EAST MILLINOCKET – The 28-year-old mystery of the homicide of Joyce McLain will be investigated anew Friday when internationally renowned forensic experts Dr. Michael Baden and Dr. Henry Lee examine her body.
An exhumation is scheduled for Thursday. The body will be taken to the chief medical examiner’s office in Augusta for an autopsy on Friday, said Stephen McCausland, Department of Public Safety spokesman.
Baden and Lee will receive any aid the state can provide, officials said. Autopsy expenses will be covered by the approximately $18,000 raised by the Justice For Joyce Committee, a group of concerned citizens.
“We welcome the renewed effort,” McCausland said Tuesday. “We are looking at this as a renewal of our own investigation and we are as committed to solving this as we were 28 years ago.”
A 16-year-old Schenck High School sophomore, McLain was killed sometime around the night of Aug. 8, 1980. Her body was found two days later in a power line clearing about 200 feet from the school’s soccer fields. Her head and neck had been struck repeatedly with a blunt object.
Several suspects have been investigated, but no arrests have been made and the investigation remains open.
To help Baden and Lee and prepare for their arrival, four state police detectives who were the lead investigators on the McLain case met in Bangor last week to discuss the case, McCausland said. East Millinocket Police Chief Twig Cramp and his predecessor also attended the meeting.
The chief forensic pathologist for the New York State Police and host of HBO’s “Autopsy” series, Baden has been a medical examiner for 45 years. He has performed more than 20,000 autopsies and helped with congressional reinvestigations in the 1970s of the assassinations of President John F. Kennedy and Dr. Martin Luther King Jr.
One of the world’s top criminologists, Lee is known for his work on the O.J. Simpson murder case and the rape trial of William Kennedy Smith in 1991. He also was pivotal in Maine’s first trial involving DNA.

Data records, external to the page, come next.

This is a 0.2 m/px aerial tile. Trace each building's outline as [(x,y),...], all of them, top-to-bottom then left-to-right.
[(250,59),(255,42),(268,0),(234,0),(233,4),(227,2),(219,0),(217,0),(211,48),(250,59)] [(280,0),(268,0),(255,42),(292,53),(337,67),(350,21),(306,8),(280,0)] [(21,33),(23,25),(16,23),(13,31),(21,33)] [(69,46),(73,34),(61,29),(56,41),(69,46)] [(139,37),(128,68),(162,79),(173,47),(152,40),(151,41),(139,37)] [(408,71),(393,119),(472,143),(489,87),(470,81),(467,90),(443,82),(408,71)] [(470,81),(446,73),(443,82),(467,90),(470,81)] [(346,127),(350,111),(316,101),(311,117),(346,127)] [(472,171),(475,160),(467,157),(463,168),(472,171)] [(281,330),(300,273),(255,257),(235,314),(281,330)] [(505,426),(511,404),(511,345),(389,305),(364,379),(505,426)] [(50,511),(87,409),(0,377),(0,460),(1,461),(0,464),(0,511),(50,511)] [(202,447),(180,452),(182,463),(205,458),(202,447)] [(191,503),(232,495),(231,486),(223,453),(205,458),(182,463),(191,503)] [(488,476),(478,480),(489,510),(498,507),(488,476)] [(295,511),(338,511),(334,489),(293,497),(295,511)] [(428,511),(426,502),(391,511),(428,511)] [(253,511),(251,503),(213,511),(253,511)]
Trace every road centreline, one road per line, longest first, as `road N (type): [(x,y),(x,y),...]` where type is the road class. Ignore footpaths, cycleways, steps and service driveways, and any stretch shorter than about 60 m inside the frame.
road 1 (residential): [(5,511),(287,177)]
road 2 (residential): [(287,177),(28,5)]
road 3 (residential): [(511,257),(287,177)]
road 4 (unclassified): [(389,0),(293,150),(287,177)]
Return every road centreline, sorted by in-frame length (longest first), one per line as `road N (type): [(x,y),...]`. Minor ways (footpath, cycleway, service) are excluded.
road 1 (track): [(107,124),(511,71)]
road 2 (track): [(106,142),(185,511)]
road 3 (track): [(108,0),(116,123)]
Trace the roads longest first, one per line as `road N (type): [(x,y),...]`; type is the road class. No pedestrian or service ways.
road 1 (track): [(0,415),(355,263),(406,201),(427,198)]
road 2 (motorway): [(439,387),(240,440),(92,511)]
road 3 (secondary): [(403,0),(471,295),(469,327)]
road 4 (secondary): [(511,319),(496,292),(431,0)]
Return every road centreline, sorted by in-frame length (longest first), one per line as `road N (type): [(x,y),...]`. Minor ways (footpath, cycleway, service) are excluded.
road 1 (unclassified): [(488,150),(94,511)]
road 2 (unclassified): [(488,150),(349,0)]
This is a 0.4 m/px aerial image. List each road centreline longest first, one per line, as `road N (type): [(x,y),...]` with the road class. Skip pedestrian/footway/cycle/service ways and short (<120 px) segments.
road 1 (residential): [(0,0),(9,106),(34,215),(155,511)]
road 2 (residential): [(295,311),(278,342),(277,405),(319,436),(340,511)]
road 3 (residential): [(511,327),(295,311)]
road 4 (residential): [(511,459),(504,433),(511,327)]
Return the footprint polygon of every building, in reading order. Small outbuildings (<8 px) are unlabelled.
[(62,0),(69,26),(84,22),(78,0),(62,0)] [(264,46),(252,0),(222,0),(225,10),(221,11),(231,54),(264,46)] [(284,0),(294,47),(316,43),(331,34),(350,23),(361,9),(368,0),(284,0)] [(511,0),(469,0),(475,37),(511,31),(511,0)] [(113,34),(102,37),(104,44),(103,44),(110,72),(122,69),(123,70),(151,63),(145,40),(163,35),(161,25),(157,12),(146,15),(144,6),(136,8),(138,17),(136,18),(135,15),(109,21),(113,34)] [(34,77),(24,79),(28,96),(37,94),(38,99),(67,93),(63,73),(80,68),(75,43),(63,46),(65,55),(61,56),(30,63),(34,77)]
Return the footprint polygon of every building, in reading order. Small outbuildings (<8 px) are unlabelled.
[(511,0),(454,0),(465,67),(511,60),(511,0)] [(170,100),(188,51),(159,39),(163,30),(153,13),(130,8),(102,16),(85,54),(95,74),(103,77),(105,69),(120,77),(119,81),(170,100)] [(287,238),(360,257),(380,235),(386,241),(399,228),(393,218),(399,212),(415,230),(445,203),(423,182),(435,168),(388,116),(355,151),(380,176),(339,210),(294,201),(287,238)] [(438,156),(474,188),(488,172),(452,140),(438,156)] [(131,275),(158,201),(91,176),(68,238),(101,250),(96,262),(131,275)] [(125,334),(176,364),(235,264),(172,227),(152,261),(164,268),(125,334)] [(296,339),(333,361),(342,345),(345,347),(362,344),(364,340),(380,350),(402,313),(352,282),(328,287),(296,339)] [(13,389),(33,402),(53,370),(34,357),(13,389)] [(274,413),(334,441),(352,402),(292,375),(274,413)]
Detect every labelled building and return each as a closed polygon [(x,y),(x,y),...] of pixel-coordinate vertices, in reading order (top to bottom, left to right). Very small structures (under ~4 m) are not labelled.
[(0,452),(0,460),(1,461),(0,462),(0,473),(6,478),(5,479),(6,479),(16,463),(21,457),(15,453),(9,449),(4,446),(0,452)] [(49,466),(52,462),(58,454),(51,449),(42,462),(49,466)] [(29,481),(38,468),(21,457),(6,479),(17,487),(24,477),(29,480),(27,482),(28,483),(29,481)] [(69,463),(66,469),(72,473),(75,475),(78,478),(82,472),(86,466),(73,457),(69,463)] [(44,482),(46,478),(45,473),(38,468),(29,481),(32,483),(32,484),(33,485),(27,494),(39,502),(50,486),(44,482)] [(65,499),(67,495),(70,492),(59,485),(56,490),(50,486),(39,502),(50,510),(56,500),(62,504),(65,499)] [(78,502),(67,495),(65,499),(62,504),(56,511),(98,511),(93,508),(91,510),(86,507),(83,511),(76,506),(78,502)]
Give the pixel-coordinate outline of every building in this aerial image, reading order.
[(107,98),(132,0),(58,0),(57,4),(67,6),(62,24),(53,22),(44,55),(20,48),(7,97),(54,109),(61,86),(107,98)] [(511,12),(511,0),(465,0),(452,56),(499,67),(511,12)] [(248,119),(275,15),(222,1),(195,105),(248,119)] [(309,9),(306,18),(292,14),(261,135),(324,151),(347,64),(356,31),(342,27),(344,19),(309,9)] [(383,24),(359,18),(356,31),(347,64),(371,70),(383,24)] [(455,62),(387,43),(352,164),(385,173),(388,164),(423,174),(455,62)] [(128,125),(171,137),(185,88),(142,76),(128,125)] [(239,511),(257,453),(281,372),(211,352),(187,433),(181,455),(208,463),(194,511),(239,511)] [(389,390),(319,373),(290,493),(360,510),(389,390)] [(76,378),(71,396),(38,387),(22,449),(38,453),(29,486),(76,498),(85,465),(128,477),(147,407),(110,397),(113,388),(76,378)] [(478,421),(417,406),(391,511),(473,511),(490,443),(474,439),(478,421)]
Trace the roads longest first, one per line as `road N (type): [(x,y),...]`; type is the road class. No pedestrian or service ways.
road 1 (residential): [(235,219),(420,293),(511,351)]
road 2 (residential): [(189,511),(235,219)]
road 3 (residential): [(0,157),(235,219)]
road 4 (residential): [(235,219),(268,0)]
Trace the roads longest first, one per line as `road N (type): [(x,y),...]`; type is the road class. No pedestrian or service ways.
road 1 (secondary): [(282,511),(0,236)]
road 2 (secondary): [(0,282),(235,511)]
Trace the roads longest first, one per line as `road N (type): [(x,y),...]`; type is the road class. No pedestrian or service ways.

Lee was the state’s key witness in the murder trial of David Fleming in 1995. Fleming was convicted of the 1990 murder of 18-year-old Lisa Garland of Bangor. Her body was found in an Alton gravel pit, and semen retrieved from her body was identified as Fleming’s.
Since it was the first time that DNA evidence was allowed into a state trial court, the case was eventually reviewed in several appeal courts before the Maine Supreme Judicial Court upheld Fleming’s conviction. The case established legal precedent for DNA evidence in Maine.
Baden and Lee are becoming involved in the McLain case at the request of her mother, Pamela, who occasionally has been critical of the state police investigation. McLain rejected arguments from Deputy Attorney General William R. Stokes, who was advised by the medical examiner’s office that exhumation would likely uncover no new evidence.
Undeterred, McLain wrote Baden in November seeking his aid, and a grass-roots Katahdin organization, the Justice for Joyce Committee, raised about $18,000 to pay for the autopsy.
Baden and Lee have said they doubt the examination will be helpful, but share hope that something new or yet unseen may surface.
Pam McLain declined to comment until after the exhumation.